Rabbi Akiva was standing on a shore — the Talmud places the scene at the edge of the Mediterranean — when a ship offshore broke apart in a storm. He watched passengers thrown into the waves. He watched the waters close over them.
Among the drowning, Akiva saw one particular man he recognized. The man went under. The crash came. The ship vanished.
The Reunion on Land
Days later, or weeks — the exempla is not precise — Rabbi Akiva met the same man walking on land, dry and alive. He stopped him.
"How are you here? I saw you drown."
The man explained. After the ship had gone down, he had been pulled under. He remembered nothing of how he reached shore — only that he had woken on a beach, the waves having set him down gently instead of swallowing him.
The Loaf That Paid for His Life
Rabbi Akiva pressed him. "What had you done? Why were you saved?"

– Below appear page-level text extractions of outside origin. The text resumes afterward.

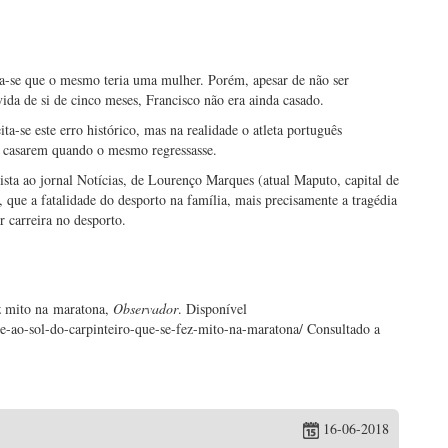
va-se que o mesmo teria uma mulher. Porém, apesar de não ser
da de si de cinco meses, Francisco não era ainda casado.
a-se este erro histórico, mas na realidade o atleta português
e casarem quando o mesmo regressasse.
ista ao jornal Notícias, de Lourenço Marques (atual Maputo, capital de
ue a fatalidade do desporto na família, mais precisamente a tragédia
r carreira no desporto.
ez mito na maratona,
Observador
. Disponível
rte-ao-sol-do-carpinteiro-que-se-fez-mito-na-maratona/ Consultado a
16-06-2018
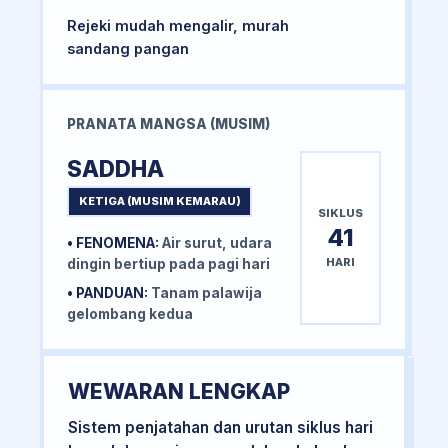
Rejeki mudah mengalir, murah
sandang pangan
PRANATA MANGSA (MUSIM)
SADDHA
KETIGA (MUSIM KEMARAU)
SIKLUS
41
• FENOMENA:
Air surut, udara
HARI
dingin bertiup pada pagi hari
• PANDUAN:
Tanam palawija
gelombang kedua
WEWARAN LENGKAP
Sistem penjatahan dan urutan siklus hari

The man thought. And he told the Sage a small memory — almost too small to mention. A few days before the voyage, a poor man had come to him begging. He had given the poor man his own loaf of bread — the loaf he had packed for his own meal, the only food he had with him at the time.
That loaf, Rabbi Akiva declared, was what the sea returned. The man had fulfilled the teaching of Ecclesiastes 11:1 — "Cast your bread upon the waters, for you shall find it after many days." The verse became literal. The bread given to the hungry man on land had come back as the buoyancy that lifted this man onto shore.
The Gaster exempla, drawn from Kohelet Rabbah 11:1 and Codex Gaster 184, preserves this story as rabbinic physics. Charity, the Sages insist, is not a sentimental accounting. It is a material exchange. The waves of the sea are listening to what we did with our loaves.